139 - Detalhe das contas do governo central:



140 - Detalhe importante: OCC aí tem uma definição e abrangência - critérios mudaram - diferente das anteriores (Collor... Sarney...).


141 - Citam uma série de receitas temporárias que garantiram a progressiva elevação das receitas conforme visto na tabela acima. Houve até majoração da alíquota da CPMF de 0,2 para 0,38% no auge. Mais de 2% do PIB de arrecadação se dava em forma de receitas provisórias.


142 - A segunda metade de 1999 viu a recuperação do real, após os recordes de desvalorização, do PIB e, olhando pelo lado bom da coisa, a inflação corroendo parte do valor dos juros reais. 


143 - ...Por que, com tudo isso, a dívida ainda aumentou em FHC II? Desvalorização cambial levou a ajustes patrimoniais na parte indexada ao dólar. 


144 - Em 2001, houve a crise no setor elétrico e o racionamento. Governo não investia há anos apostando numa privatização e na sorte. Veio o azar. Menor índice pluviométrico anual em décadas. Enfim... recessão temporária da economia. Também a crise argentina, país que era o segundo maior parceiro comercial, no mesmo ano, prejudicou a nossa economia. Os EUA e economia internacional também não vinham bem. Por fim, foi a época do rompimento entre PSDB e PFL, reduzindo a margem de manobra do governo, para dissabor do mercado, o qual, ao final do ano, já se preocupava com uma possível vitória do PT em 2002.


145 - ...Inflação e dólar voariam de abril de 2002 pra frente.
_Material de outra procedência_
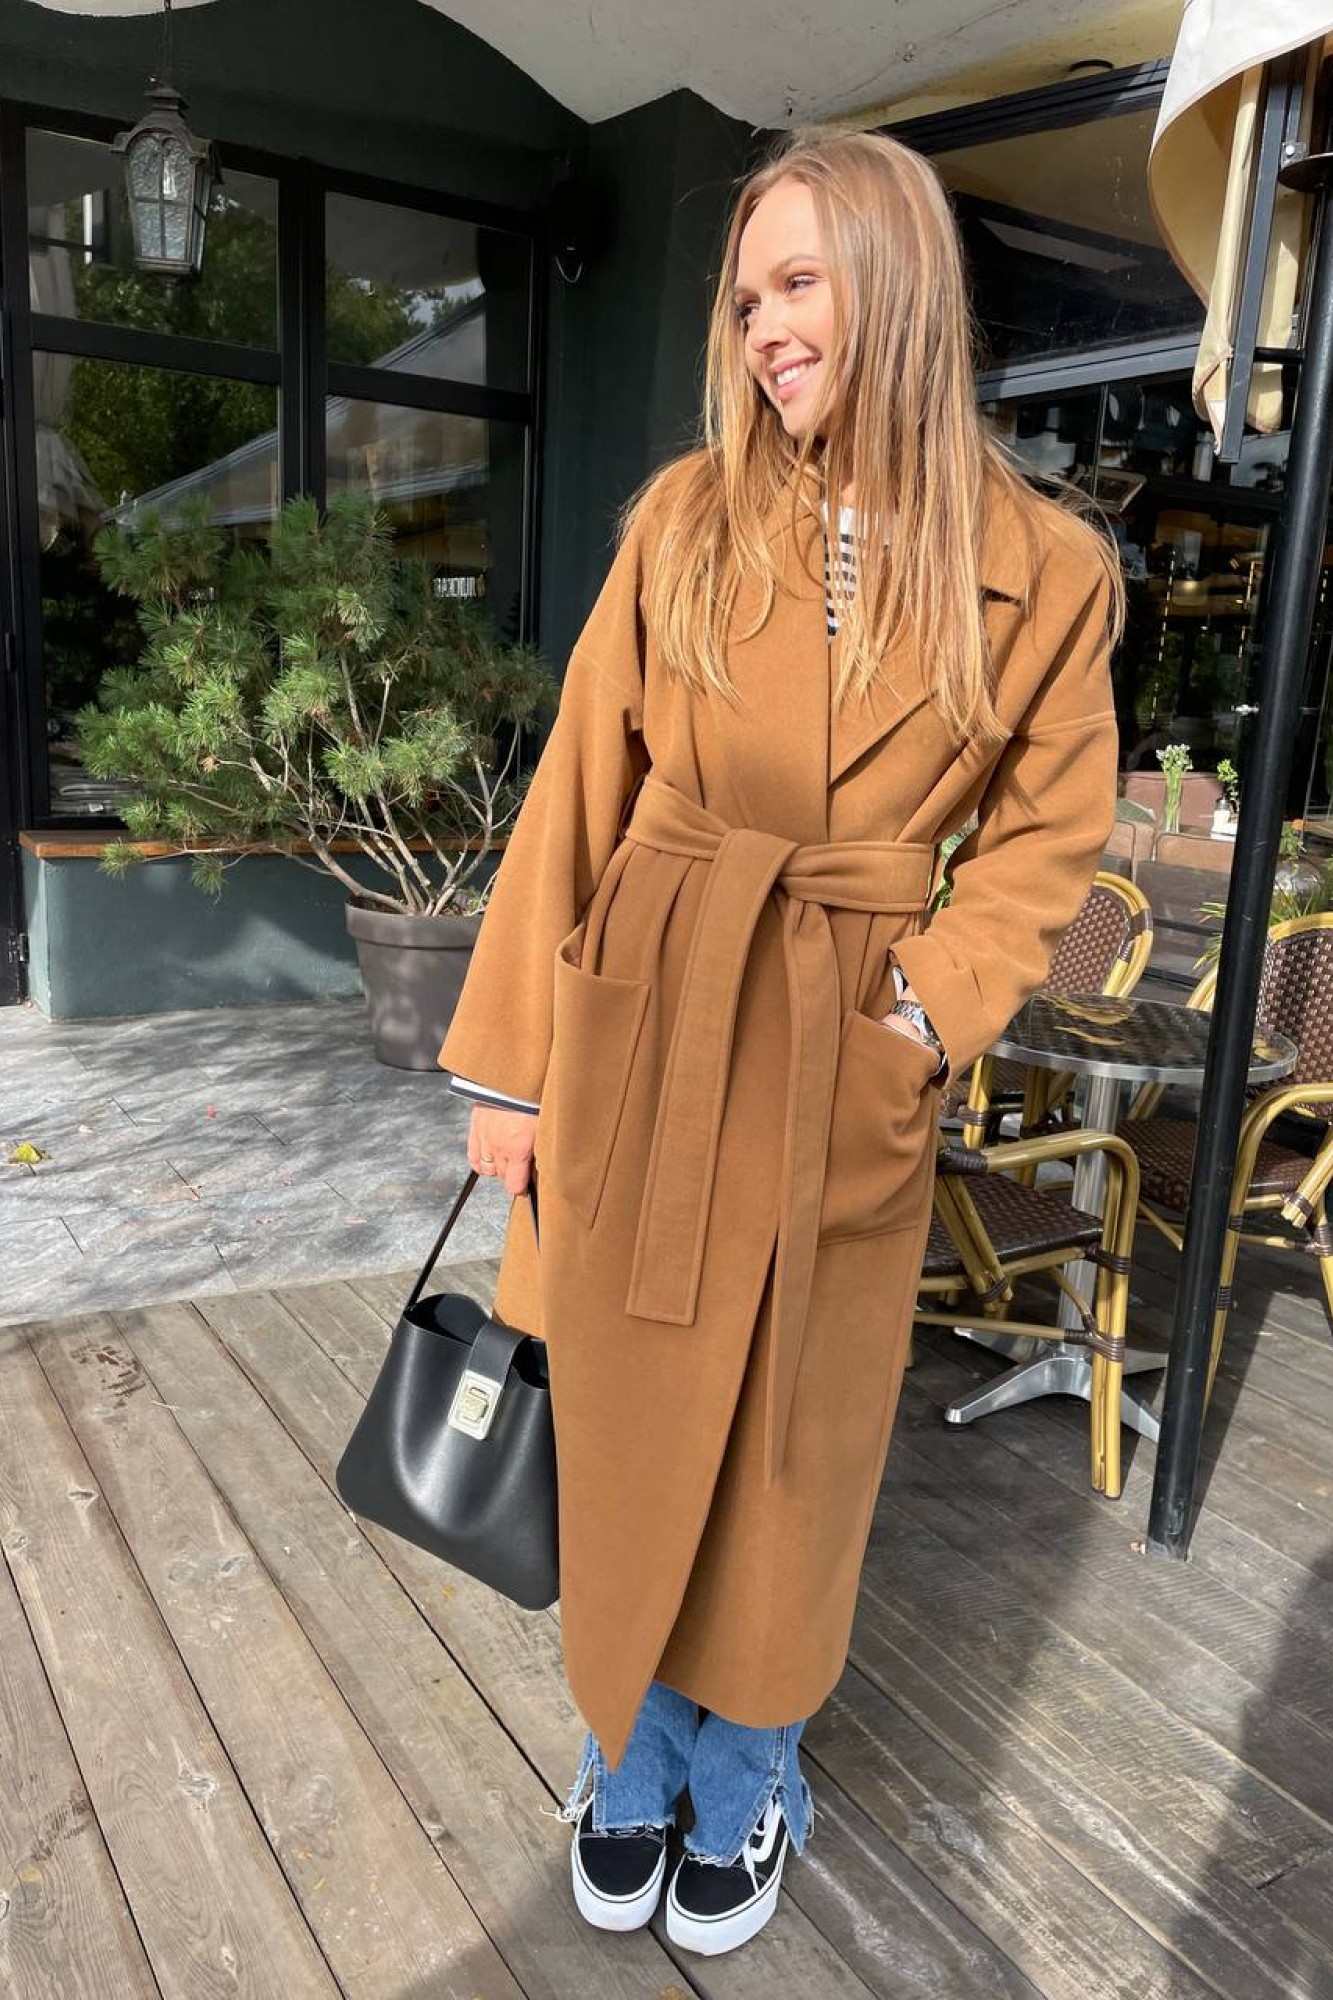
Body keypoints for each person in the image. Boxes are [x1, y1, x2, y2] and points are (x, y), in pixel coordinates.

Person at [438, 127, 1122, 1957]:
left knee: (787, 1455)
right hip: (648, 1017)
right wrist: (513, 1067)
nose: (763, 330)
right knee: (631, 1416)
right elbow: (578, 790)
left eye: (797, 283)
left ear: (895, 282)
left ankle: (743, 1775)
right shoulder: (683, 520)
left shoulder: (1045, 568)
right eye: (745, 300)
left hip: (841, 1043)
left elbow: (1048, 837)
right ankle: (630, 1752)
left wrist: (920, 1012)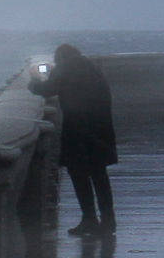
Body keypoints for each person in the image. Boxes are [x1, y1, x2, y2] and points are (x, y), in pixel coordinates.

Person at [30, 43, 117, 236]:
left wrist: (35, 80)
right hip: (100, 129)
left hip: (78, 131)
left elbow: (47, 90)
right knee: (99, 174)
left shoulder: (65, 68)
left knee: (78, 174)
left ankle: (89, 219)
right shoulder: (90, 67)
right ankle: (109, 221)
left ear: (60, 58)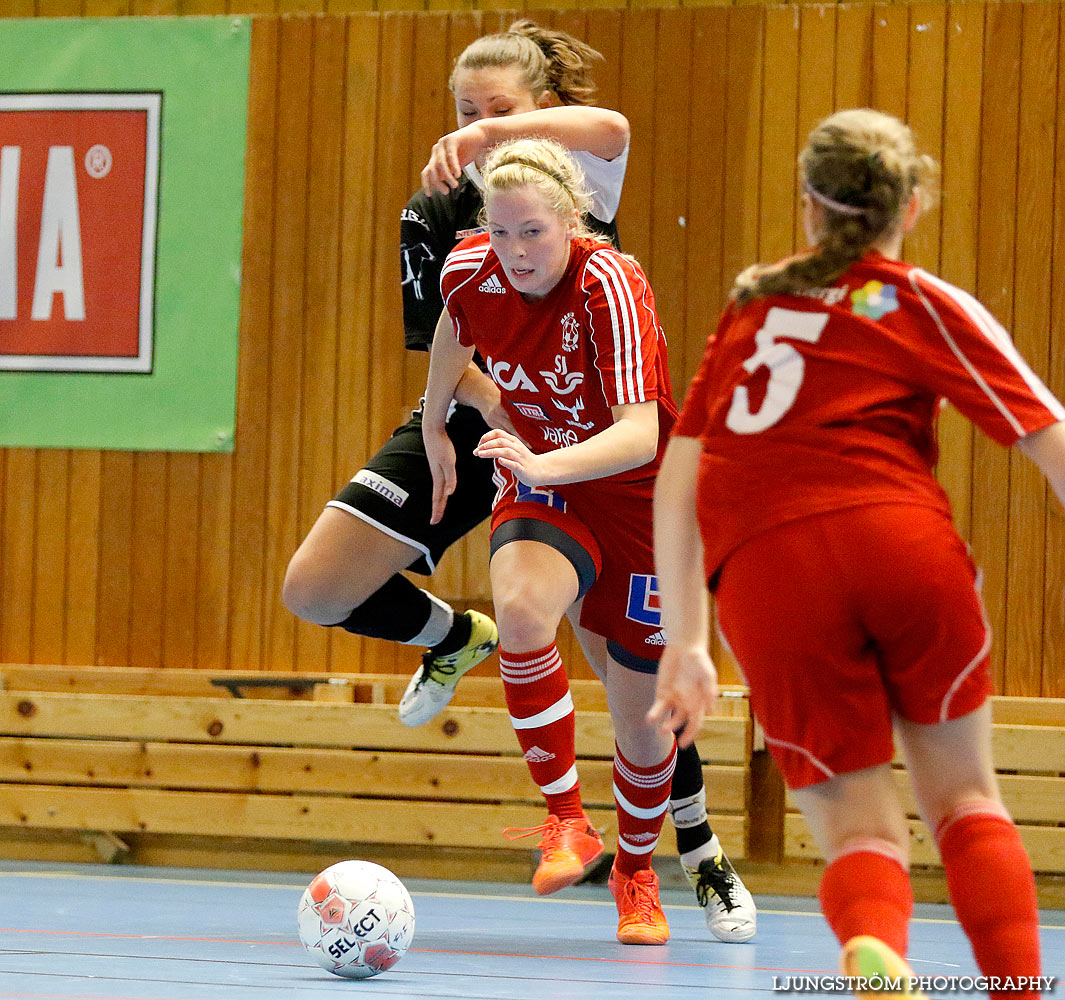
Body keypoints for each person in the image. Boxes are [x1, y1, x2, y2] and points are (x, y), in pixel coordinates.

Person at [283, 20, 755, 943]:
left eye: (499, 111)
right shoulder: (440, 224)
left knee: (627, 665)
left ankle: (687, 852)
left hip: (598, 444)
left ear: (543, 120)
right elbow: (448, 341)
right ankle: (460, 641)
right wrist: (475, 415)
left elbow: (611, 127)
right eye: (463, 111)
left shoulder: (582, 195)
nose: (475, 126)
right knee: (320, 587)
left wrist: (495, 138)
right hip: (492, 424)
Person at [650, 108, 1064, 994]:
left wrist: (686, 643)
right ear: (909, 206)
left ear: (807, 202)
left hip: (766, 573)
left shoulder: (753, 301)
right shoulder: (915, 300)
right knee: (964, 801)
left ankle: (873, 947)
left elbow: (678, 476)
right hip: (894, 539)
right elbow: (1048, 436)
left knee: (863, 832)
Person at [422, 135, 688, 944]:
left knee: (641, 721)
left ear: (572, 221)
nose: (515, 252)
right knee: (525, 613)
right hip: (545, 485)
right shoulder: (470, 268)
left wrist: (543, 456)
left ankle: (636, 874)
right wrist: (436, 419)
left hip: (641, 502)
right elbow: (454, 329)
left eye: (532, 232)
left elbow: (640, 434)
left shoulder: (611, 281)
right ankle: (566, 821)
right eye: (500, 234)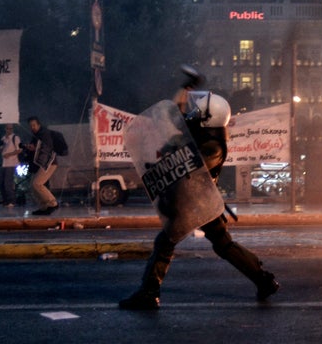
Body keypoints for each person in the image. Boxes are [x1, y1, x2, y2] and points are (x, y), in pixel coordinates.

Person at [119, 88, 279, 310]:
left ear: (209, 118)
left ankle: (149, 293)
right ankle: (264, 280)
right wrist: (179, 102)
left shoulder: (213, 146)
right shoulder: (203, 134)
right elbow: (181, 126)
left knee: (167, 242)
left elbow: (192, 165)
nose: (193, 115)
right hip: (195, 199)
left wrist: (175, 145)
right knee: (222, 245)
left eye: (199, 112)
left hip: (195, 201)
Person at [24, 116, 59, 215]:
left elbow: (46, 147)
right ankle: (44, 207)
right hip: (42, 164)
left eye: (34, 125)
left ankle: (53, 203)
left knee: (37, 184)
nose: (32, 127)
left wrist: (33, 148)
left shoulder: (44, 134)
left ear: (39, 125)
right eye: (30, 126)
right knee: (33, 185)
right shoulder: (36, 136)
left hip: (49, 163)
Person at [0, 124, 21, 207]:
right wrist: (1, 148)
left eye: (11, 128)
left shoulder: (15, 138)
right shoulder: (3, 138)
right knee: (0, 182)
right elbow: (1, 151)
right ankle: (6, 200)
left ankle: (12, 200)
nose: (9, 130)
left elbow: (19, 150)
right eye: (8, 128)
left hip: (11, 163)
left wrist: (9, 154)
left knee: (8, 183)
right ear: (5, 129)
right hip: (4, 163)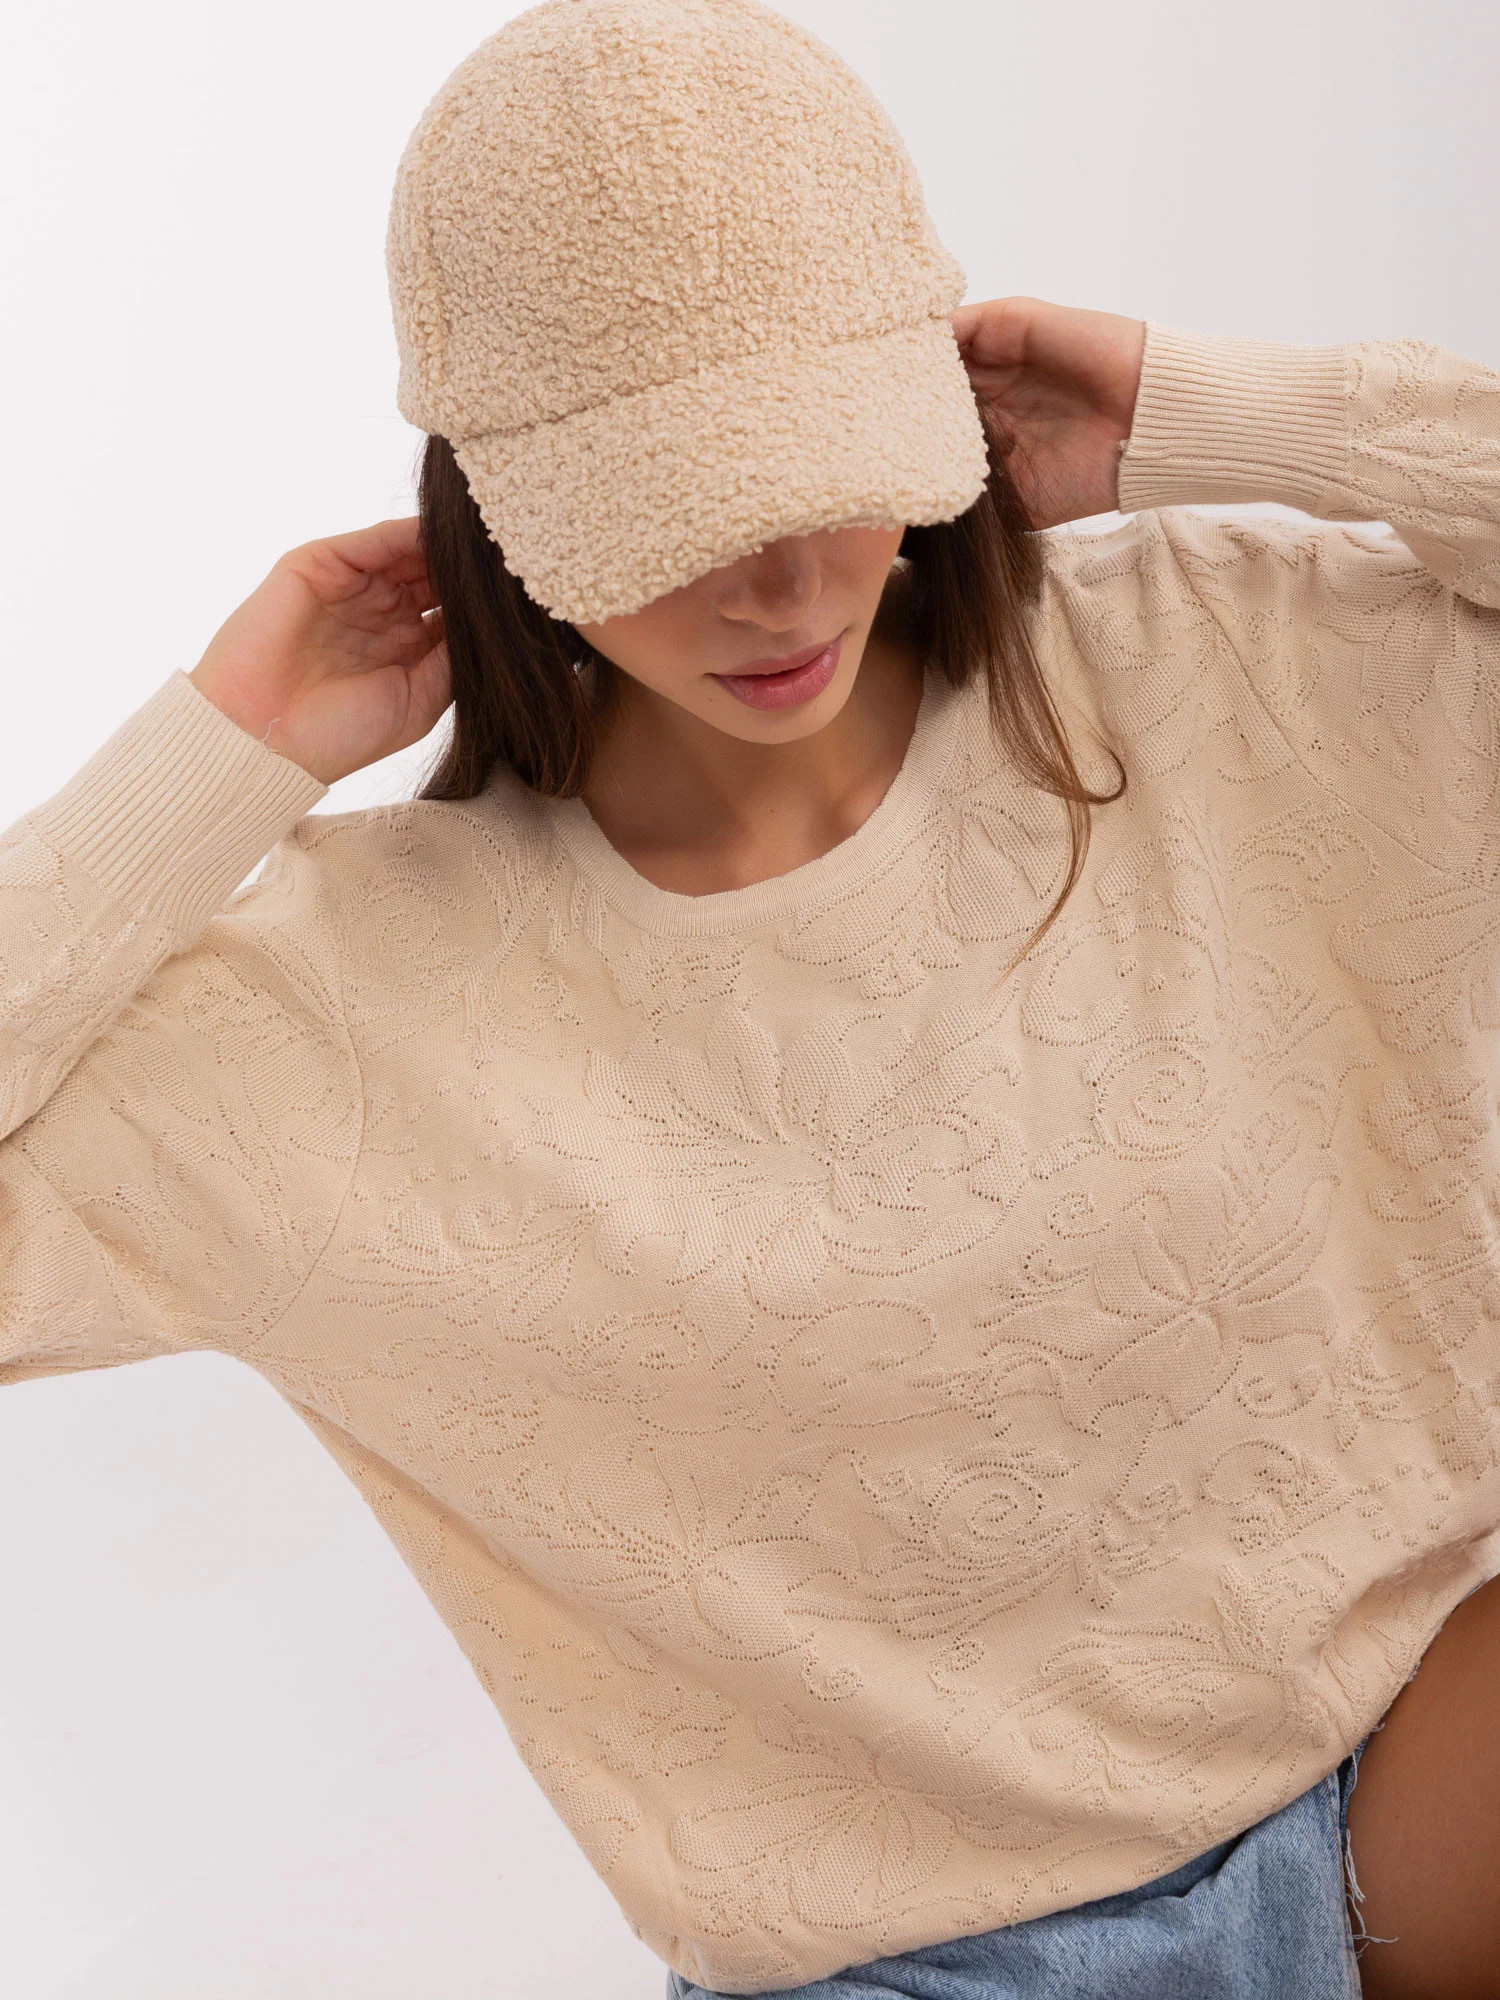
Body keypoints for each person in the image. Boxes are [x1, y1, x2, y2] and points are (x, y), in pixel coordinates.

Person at [3, 1, 1498, 1995]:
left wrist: (1224, 410)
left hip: (1423, 1773)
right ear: (497, 499)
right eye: (676, 512)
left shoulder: (1227, 655)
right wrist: (216, 755)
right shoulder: (331, 1012)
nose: (776, 585)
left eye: (823, 467)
Medo de moratória voltou a entrar no radar. Economia, que cresceu 4% em 2000, voltou a crescer 2% ou menos nos anos seguintes.


146 - De toda forma, os autores elogiam as mudanças institucionais e o tripé macroeconômico. país passou por uma fase de modernização institucional em função de diversas reformas que foram feitas com destaque para o fim dos monopólios estatais; a privatização de diversas empresas; uma reforma ainda que parcial da Previdência Social; a aprovação da Lei de Responsabilidade Fiscal etc.


147 - ...Colocam como lado ruim da herança: altos passivos interno e externo e o baixo investimento público. Criticam, ainda, que o ajuste fiscal tenha sido mais baseado no lado da receita, apesar da parcial reforma da previdência. 


148 - O FMI cometeu alguns erros ao  diversos programas que apoiou no Brasil nas últimas décadas. Sua insistência inicial em perseguir metas de déficit nominal. no contexto de uma economia com elevada inflação, nas primeiras negociações por ocasião da crise dos anos 1980; a dificuldade em lidar com o fenômeno da indexação; a falta de apoio inicial ao Plano Real etc. podem ser consideradas falhas de entendimento por parte dessa instituição a respeito da situação econômica brasileira. Entretanto, de um modo geral, as prescrições dos programas do FMI. no que tange às contas públicas. refletem a análise econômica convencional: política fiscal austera é um critério que - em maior ou menor grau, dependendo das circunstâncias - deveria pautar o comportamento de todos os governos.